# Instructions for the task:
Output exactly the line containing "2.3 Policy and" and each line after it through the last line of the records, and nothing else.

Content starts

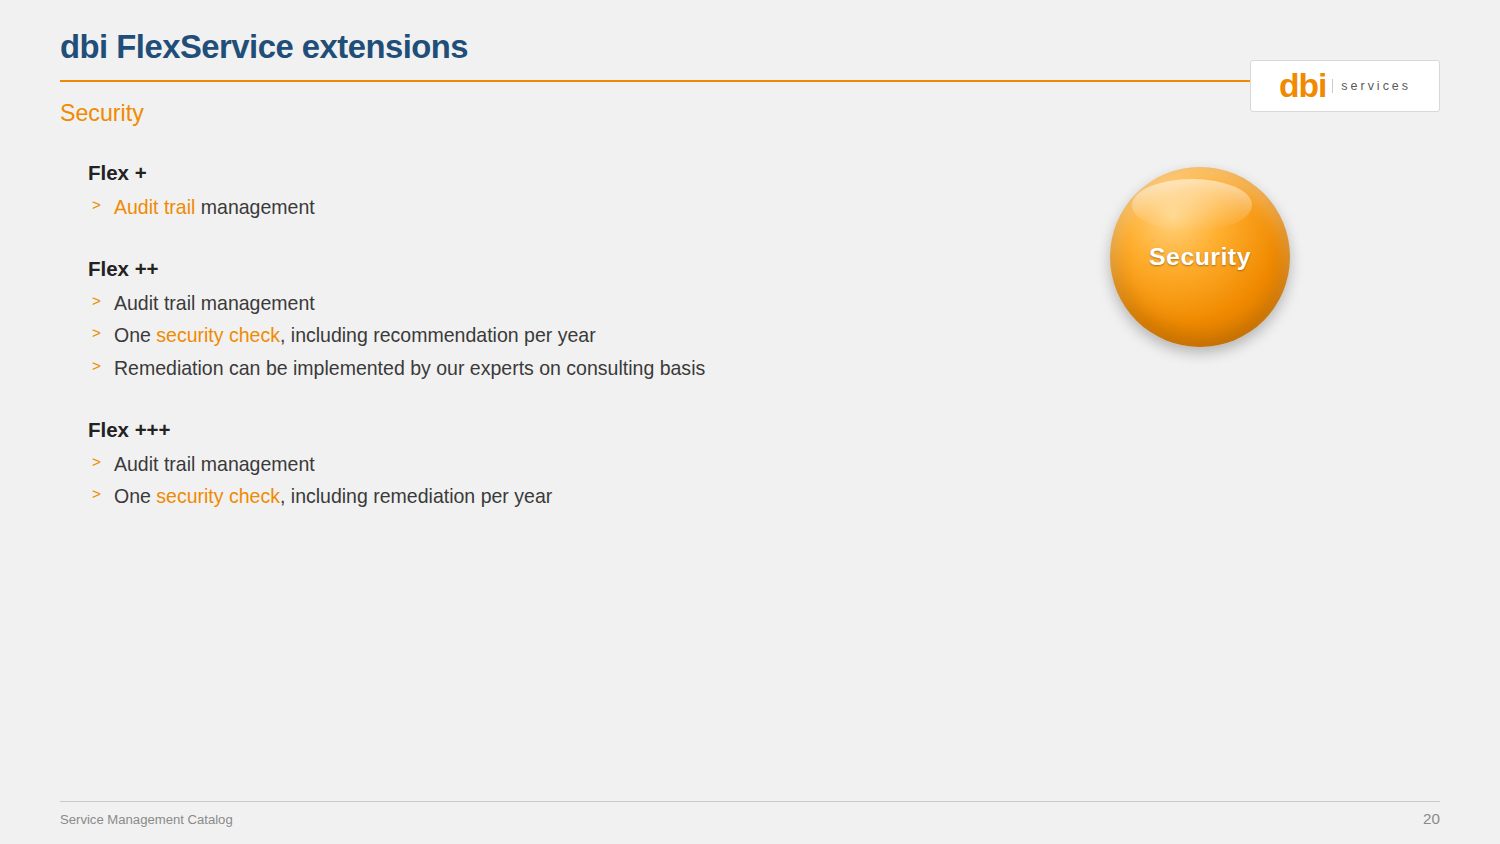dbi services
dbi FlexService extensions
Security
Flex +
Audit trail management
Flex ++
Audit trail management
One security check, including recommendation per year
Remediation can be implemented by our experts on consulting basis
Flex +++
Audit trail management
One security check, including remediation per year
Security
Service Management Catalog 20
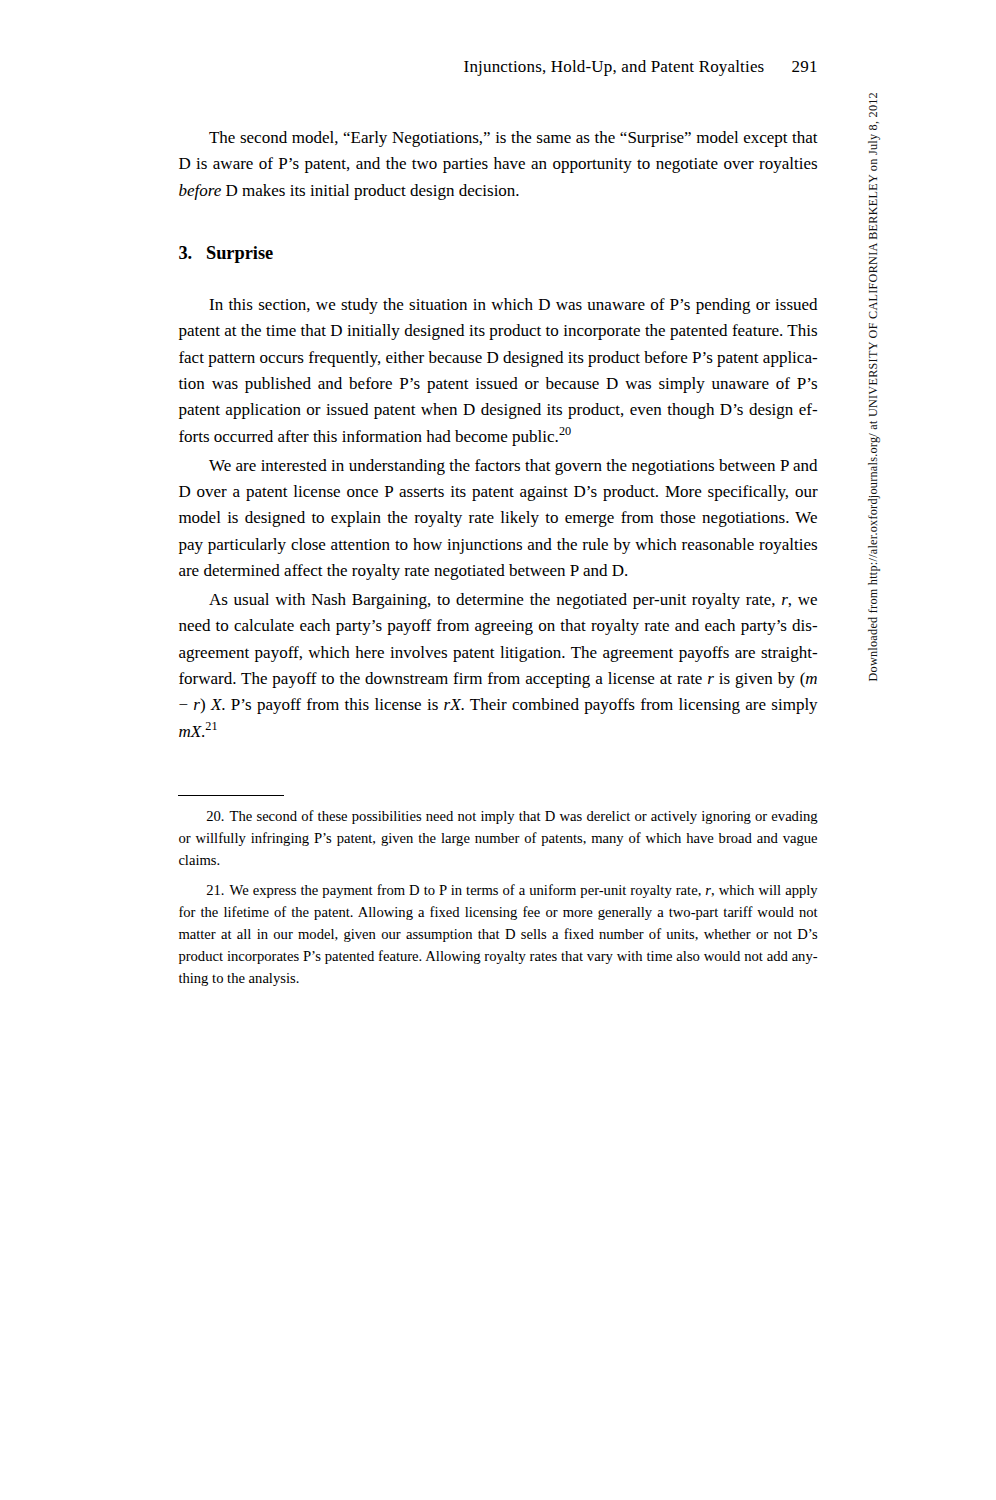Downloaded from http://aler.oxfordjournals.org/ at UNIVERSITY OF CALIFORNIA BERKELEY on July 8, 2012
Injunctions, Hold-Up, and Patent Royalties291
The second model, “Early Negotiations,” is the same as the “Surprise” model except that D is aware of P’s patent, and the two parties have an opportunity to negotiate over royalties before D makes its initial product design decision.
3. Surprise
In this section, we study the situation in which D was unaware of P’s pending or issued patent at the time that D initially designed its product to incorporate the patented feature. This fact pattern occurs frequently, either because D designed its product before P’s patent application was published and before P’s patent issued or because D was simply unaware of P’s patent application or issued patent when D designed its product, even though D’s design efforts occurred after this information had become public.20
We are interested in understanding the factors that govern the negotiations between P and D over a patent license once P asserts its patent against D’s product. More specifically, our model is designed to explain the royalty rate likely to emerge from those negotiations. We pay particularly close attention to how injunctions and the rule by which reasonable royalties are determined affect the royalty rate negotiated between P and D.
As usual with Nash Bargaining, to determine the negotiated per-unit royalty rate, r, we need to calculate each party’s payoff from agreeing on that royalty rate and each party’s disagreement payoff, which here involves patent litigation. The agreement payoffs are straightforward. The payoff to the downstream firm from accepting a license at rate r is given by (m − r) X. P’s payoff from this license is rX. Their combined payoffs from licensing are simply mX.21
20. The second of these possibilities need not imply that D was derelict or actively ignoring or evading or willfully infringing P’s patent, given the large number of patents, many of which have broad and vague claims.
21. We express the payment from D to P in terms of a uniform per-unit royalty rate, r, which will apply for the lifetime of the patent. Allowing a fixed licensing fee or more generally a two-part tariff would not matter at all in our model, given our assumption that D sells a fixed number of units, whether or not D’s product incorporates P’s patented feature. Allowing royalty rates that vary with time also would not add anything to the analysis.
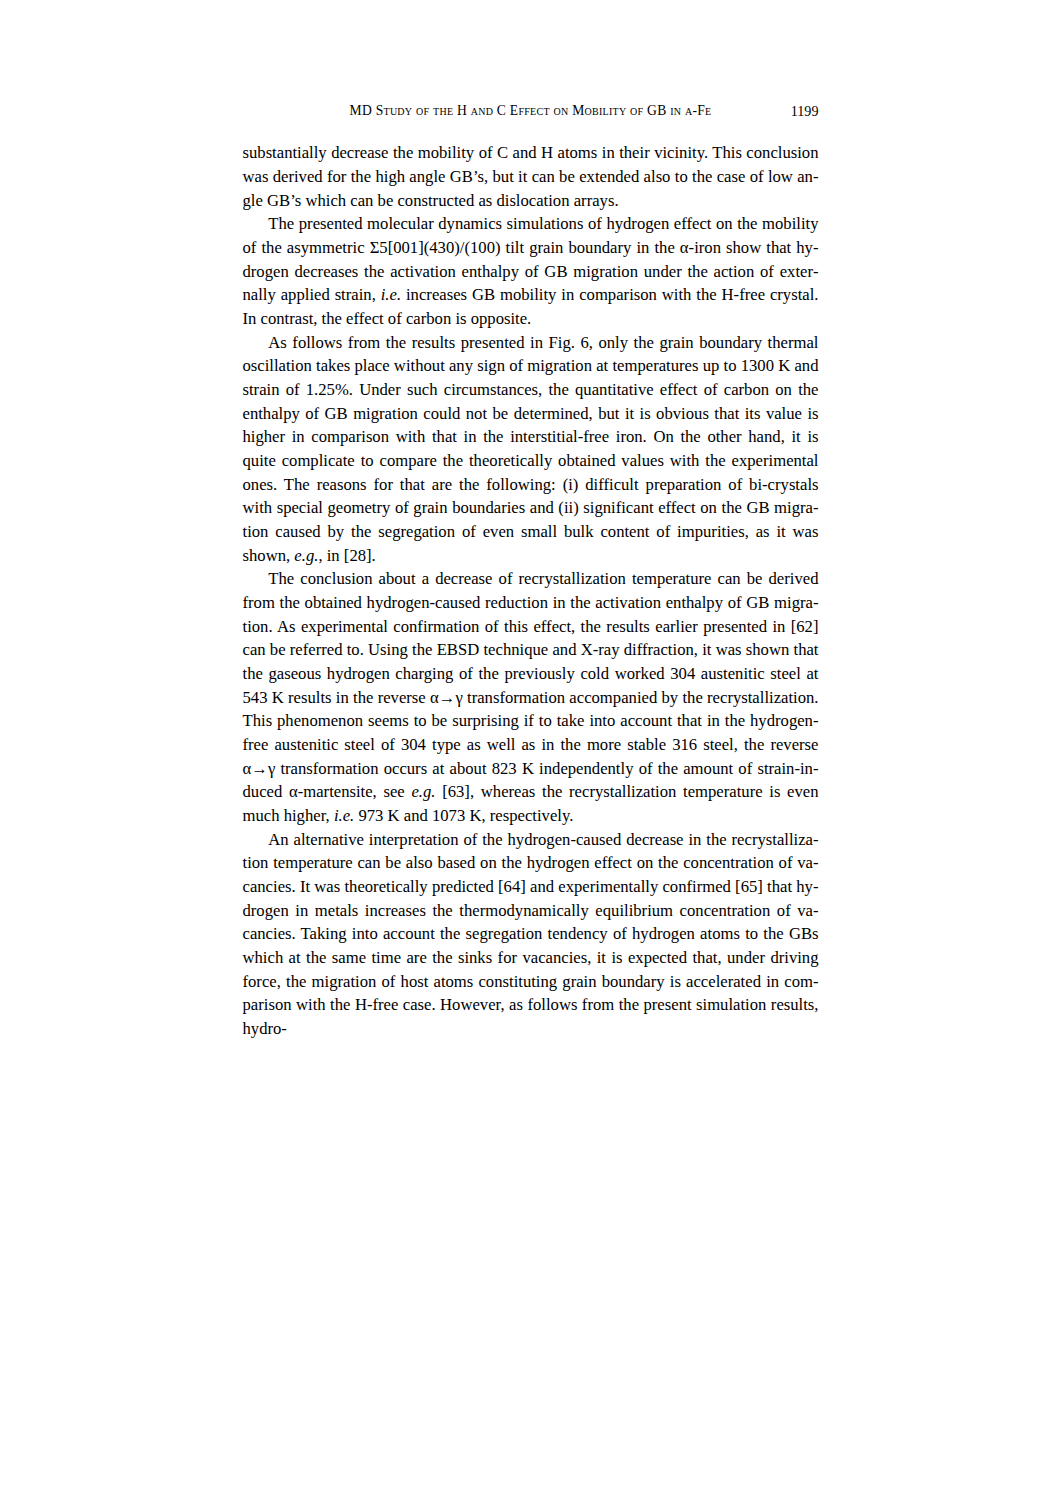MD Study of the H and C Effect on Mobility of GB in α-Fe 1199
substantially decrease the mobility of C and H atoms in their vicinity. This conclusion was derived for the high angle GB’s, but it can be extended also to the case of low angle GB’s which can be constructed as dislocation arrays.
The presented molecular dynamics simulations of hydrogen effect on the mobility of the asymmetric Σ5[001](430)/(100) tilt grain boundary in the α-iron show that hydrogen decreases the activation enthalpy of GB migration under the action of externally applied strain, i.e. increases GB mobility in comparison with the H-free crystal. In contrast, the effect of carbon is opposite.
As follows from the results presented in Fig. 6, only the grain boundary thermal oscillation takes place without any sign of migration at temperatures up to 1300 K and strain of 1.25%. Under such circumstances, the quantitative effect of carbon on the enthalpy of GB migration could not be determined, but it is obvious that its value is higher in comparison with that in the interstitial-free iron. On the other hand, it is quite complicate to compare the theoretically obtained values with the experimental ones. The reasons for that are the following: (i) difficult preparation of bi-crystals with special geometry of grain boundaries and (ii) significant effect on the GB migration caused by the segregation of even small bulk content of impurities, as it was shown, e.g., in [28].
The conclusion about a decrease of recrystallization temperature can be derived from the obtained hydrogen-caused reduction in the activation enthalpy of GB migration. As experimental confirmation of this effect, the results earlier presented in [62] can be referred to. Using the EBSD technique and X-ray diffraction, it was shown that the gaseous hydrogen charging of the previously cold worked 304 austenitic steel at 543 K results in the reverse α→γ transformation accompanied by the recrystallization. This phenomenon seems to be surprising if to take into account that in the hydrogen-free austenitic steel of 304 type as well as in the more stable 316 steel, the reverse α→γ transformation occurs at about 823 K independently of the amount of strain-induced α-martensite, see e.g. [63], whereas the recrystallization temperature is even much higher, i.e. 973 K and 1073 K, respectively.
An alternative interpretation of the hydrogen-caused decrease in the recrystallization temperature can be also based on the hydrogen effect on the concentration of vacancies. It was theoretically predicted [64] and experimentally confirmed [65] that hydrogen in metals increases the thermodynamically equilibrium concentration of vacancies. Taking into account the segregation tendency of hydrogen atoms to the GBs which at the same time are the sinks for vacancies, it is expected that, under driving force, the migration of host atoms constituting grain boundary is accelerated in comparison with the H-free case. However, as follows from the present simulation results, hydro-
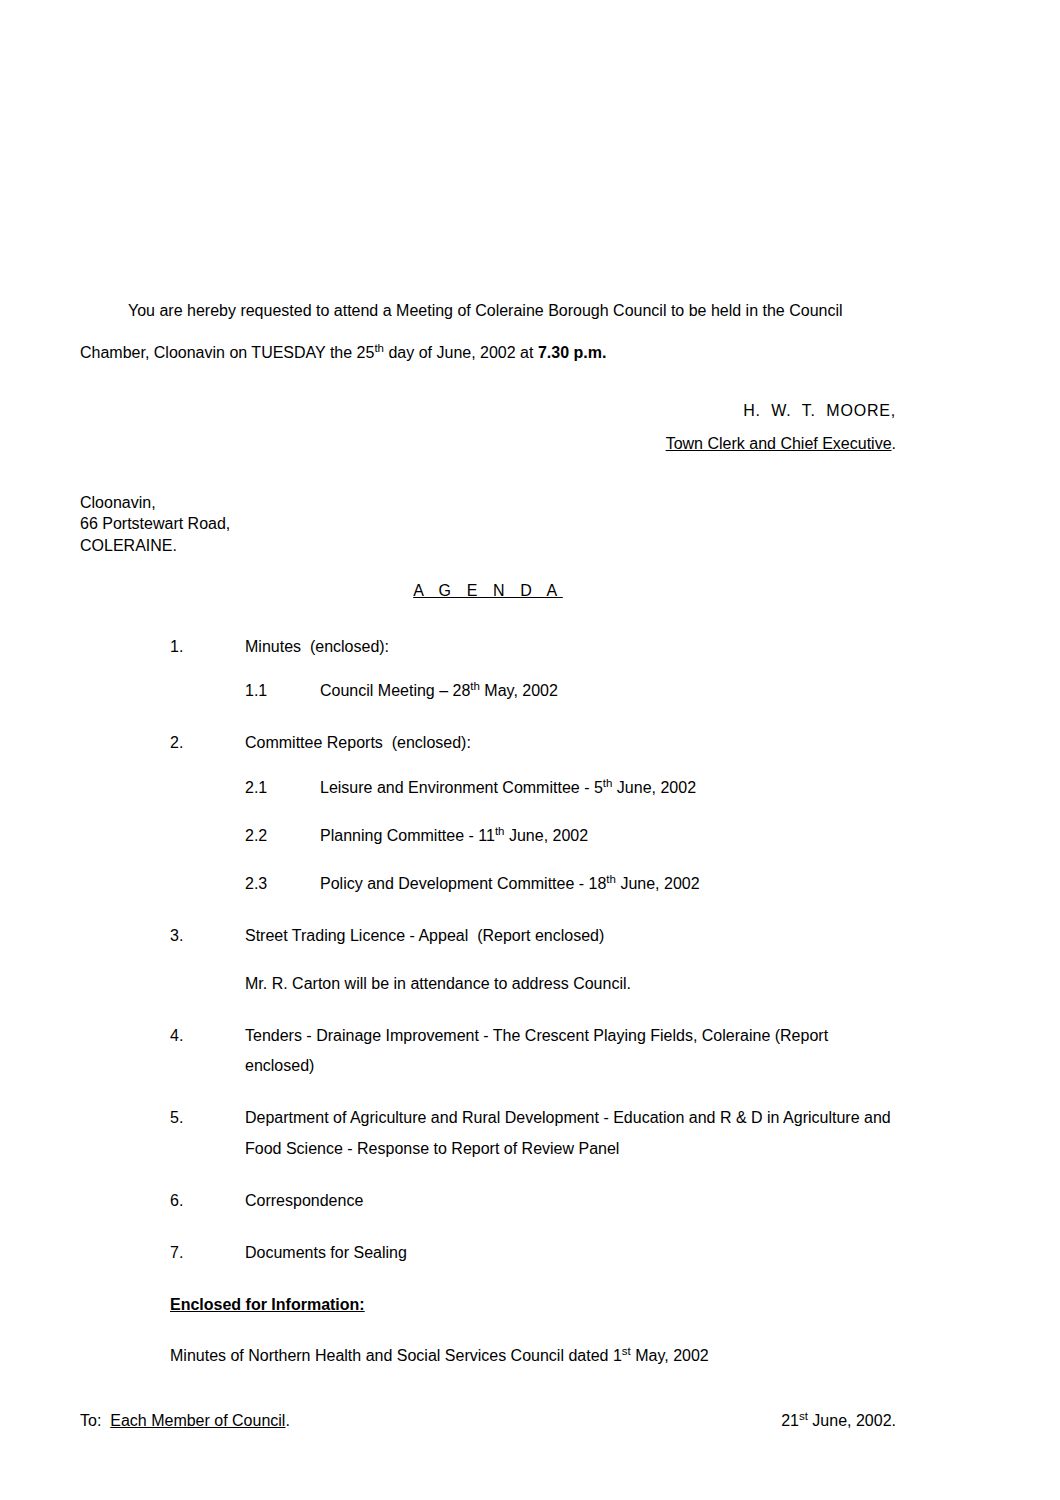You are hereby requested to attend a Meeting of Coleraine Borough Council to be held in the Council Chamber, Cloonavin on TUESDAY the 25th day of June, 2002 at 7.30 p.m.
H. W. T. MOORE,
Town Clerk and Chief Executive.
Cloonavin,
66 Portstewart Road,
COLERAINE.
A G E N D A
1. Minutes (enclosed):
1.1 Council Meeting – 28th May, 2002
2. Committee Reports (enclosed):
2.1 Leisure and Environment Committee - 5th June, 2002
2.2 Planning Committee - 11th June, 2002
2.3 Policy and Development Committee - 18th June, 2002
3. Street Trading Licence - Appeal (Report enclosed)
Mr. R. Carton will be in attendance to address Council.
4. Tenders - Drainage Improvement - The Crescent Playing Fields, Coleraine (Report enclosed)
5. Department of Agriculture and Rural Development - Education and R & D in Agriculture and Food Science - Response to Report of Review Panel
6. Correspondence
7. Documents for Sealing
Enclosed for Information:
Minutes of Northern Health and Social Services Council dated 1st May, 2002
To: Each Member of Council. 21st June, 2002.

Content ends

# Written response:
2.3 Policy and Development Committee - 18th June, 2002
3. Street Trading Licence - Appeal (Report enclosed)
Mr. R. Carton will be in attendance to address Council.
4. Tenders - Drainage Improvement - The Crescent Playing Fields, Coleraine (Report enclosed)
5. Department of Agriculture and Rural Development - Education and R & D in Agriculture and Food Science - Response to Report of Review Panel
6. Correspondence
7. Documents for Sealing
Enclosed for Information:
Minutes of Northern Health and Social Services Council dated 1st May, 2002
To: Each Member of Council. 21st June, 2002.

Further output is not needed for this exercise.